The approach is easily extended to vector system. We consider the damped pendulum

\[\ddot{z}(t) = -\kappa z(t) -\alpha \dot{z}(t),\]

converted into a system of two equations of order one,

\[\begin{pmatrix} \dot{z}(t) \\ \ddot{z}(t) \end{pmatrix} = \begin{pmatrix} v(t) \\ \kappa z(t) - \alpha v(t), \end{pmatrix}\]

where $v(t) = \dot{z}(t)$. For the numerical values, we use $\kappa=1$ and $\alpha=1/10$; the initial conditions are

\[\begin{pmatrix} z(0) \\ v(0) \end{pmatrix} = \begin{pmatrix} 0 \\ 0.9. \end{pmatrix}.\]

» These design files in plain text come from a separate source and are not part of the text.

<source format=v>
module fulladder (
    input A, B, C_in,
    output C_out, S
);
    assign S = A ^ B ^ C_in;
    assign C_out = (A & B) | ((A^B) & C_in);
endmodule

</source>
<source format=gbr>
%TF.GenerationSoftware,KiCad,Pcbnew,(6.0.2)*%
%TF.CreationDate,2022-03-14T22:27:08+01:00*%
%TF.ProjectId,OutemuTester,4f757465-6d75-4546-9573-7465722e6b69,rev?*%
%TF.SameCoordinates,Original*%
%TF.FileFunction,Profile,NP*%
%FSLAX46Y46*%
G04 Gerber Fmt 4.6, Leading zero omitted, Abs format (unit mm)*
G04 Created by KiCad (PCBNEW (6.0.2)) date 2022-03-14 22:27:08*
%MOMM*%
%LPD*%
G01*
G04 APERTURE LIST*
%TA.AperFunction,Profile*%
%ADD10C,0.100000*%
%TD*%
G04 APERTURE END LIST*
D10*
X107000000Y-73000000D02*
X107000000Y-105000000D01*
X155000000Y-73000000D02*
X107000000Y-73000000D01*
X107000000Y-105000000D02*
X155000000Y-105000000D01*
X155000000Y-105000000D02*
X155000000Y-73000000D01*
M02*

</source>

class PendulumProblem(ODEProblem):
    def __init__(self, model):
        super().__init__()
        self.t_0 = torch.tensor([[0.0]], dtype=torch.float32, requires_grad=True).to(device)
        self.model = model
        self.u_0 = torch.tensor([[0.0, 0.9]], dtype=torch.float32).to(device)
    
    def domain(self):
        return [0.0, 15.0]
    
    def initial_conditions(self):
        return [(self.model(self.t_0), self.u_0)]

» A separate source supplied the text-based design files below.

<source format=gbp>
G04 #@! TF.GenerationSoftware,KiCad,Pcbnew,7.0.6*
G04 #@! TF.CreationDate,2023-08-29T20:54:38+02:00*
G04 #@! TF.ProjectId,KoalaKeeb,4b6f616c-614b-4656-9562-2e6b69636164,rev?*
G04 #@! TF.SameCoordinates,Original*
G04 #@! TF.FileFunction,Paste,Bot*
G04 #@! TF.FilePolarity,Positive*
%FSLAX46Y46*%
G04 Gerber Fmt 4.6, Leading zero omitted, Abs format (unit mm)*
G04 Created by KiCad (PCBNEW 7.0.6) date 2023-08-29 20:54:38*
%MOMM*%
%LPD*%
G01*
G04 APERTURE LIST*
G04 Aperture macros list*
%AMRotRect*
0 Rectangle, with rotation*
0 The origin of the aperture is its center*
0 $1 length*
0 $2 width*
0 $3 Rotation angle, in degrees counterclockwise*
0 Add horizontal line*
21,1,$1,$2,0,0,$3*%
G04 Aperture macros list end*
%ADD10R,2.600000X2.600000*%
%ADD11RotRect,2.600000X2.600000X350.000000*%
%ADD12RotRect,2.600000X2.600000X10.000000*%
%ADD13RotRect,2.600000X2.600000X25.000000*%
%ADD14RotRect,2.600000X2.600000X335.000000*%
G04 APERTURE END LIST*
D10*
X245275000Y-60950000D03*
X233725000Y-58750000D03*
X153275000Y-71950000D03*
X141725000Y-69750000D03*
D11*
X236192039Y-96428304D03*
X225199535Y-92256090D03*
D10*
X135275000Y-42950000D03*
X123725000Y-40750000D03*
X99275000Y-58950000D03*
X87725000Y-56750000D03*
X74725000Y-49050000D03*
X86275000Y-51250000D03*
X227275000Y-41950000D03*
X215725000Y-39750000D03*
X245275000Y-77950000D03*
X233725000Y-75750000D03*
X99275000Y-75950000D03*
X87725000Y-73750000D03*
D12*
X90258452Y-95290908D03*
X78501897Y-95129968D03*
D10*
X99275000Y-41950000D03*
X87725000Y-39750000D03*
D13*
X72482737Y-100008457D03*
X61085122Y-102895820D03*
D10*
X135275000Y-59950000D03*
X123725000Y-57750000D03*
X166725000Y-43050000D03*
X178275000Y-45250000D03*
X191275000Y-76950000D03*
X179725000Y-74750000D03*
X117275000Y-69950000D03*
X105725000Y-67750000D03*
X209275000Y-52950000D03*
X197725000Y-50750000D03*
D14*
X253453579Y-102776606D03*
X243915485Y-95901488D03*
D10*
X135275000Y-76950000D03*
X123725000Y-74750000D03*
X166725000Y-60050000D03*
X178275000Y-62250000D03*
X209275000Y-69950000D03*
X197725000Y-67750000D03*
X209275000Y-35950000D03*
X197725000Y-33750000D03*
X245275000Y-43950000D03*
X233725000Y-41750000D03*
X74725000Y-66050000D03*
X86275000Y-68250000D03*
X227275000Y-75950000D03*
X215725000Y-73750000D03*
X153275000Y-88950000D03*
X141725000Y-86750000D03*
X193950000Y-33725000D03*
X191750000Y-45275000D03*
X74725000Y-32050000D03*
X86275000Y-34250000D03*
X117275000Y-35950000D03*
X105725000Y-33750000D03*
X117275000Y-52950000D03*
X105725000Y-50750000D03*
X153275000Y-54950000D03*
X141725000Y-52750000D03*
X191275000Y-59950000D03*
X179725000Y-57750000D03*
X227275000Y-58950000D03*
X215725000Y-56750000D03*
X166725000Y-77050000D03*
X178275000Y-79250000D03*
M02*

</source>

    def equations(self, t):
        u = self.model(t)
        x, y = u[:, 0], u[:, 1]
        x_t = grad(flat(x), t, create_graph=True, allow_unused=True)[0]
        y_t = grad(flat(y), t, create_graph=True, allow_unused=True)[0]
        return [
            (x_t, y.unsqueeze(-1)),
            (y_t, (-x - 0.1 * y).unsqueeze(-1)),
        ]

model = Model(n=32, num_equations=2).to(device)
problem = PendulumProblem(model)
history = integrate(problem, 4_096, 64, 1_000, 1e-02, 10.0, None)

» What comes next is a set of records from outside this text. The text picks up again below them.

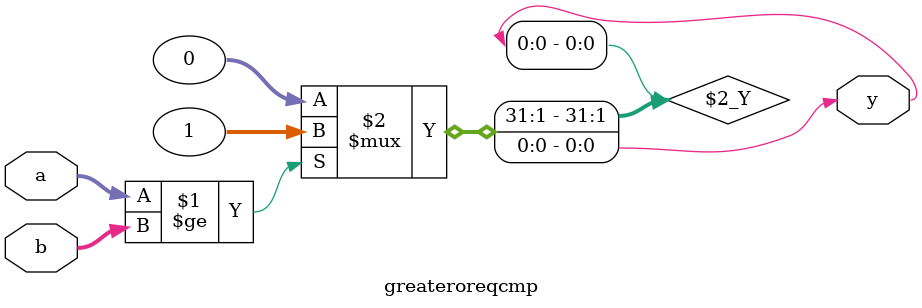
<source format=v>
`timescale 1ns / 1ps


module greateroreqcmp(
    input wire [31:0] a,b,
	output wire y
    );
    assign y = ($signed(a) >= $signed(b)) ? 1 : 0;
endmodule

</source>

t = torch.linspace(*problem.domain(), 201).reshape(-1, 1).to(device)
u_hat = model(t).detach().cpu().numpy()
t = t.detach().to(device)
fig, (ax0, ax1) = plt.subplots(figsize=(10, 4), ncols=2)
ax0.plot(t, u_hat[:, 0], label='x(t)')
ax0.plot(t, u_hat[:, 1], label='y(t)')
ax0.grid()
ax0.set_xlabel('t')
ax0.legend()
ax0.set_title('Solution')
ax1.semilogy(history)
ax1.set_xlabel('Epoch')
ax1.set_ylabel('Average Residual')
ax1.set_title('Convergence History');

png

Is this worth it? For ODEs it doesn’t look like. There is a wealth of well-studied, efficient and reliable methods already, so why bother with a new one that is not so easy to use? Classical methods are also easier to use than the approach presented here, which requires quite a few parameters to be tuned, not always in a straightforward manner. Not only, this method does not always yield a good solution and it is difficult to estimate the impact of the parameters on the outcome. However, the idea is novel and interesting, and we’ll see that for PDEs and PIDEs there are some strengths in this approach.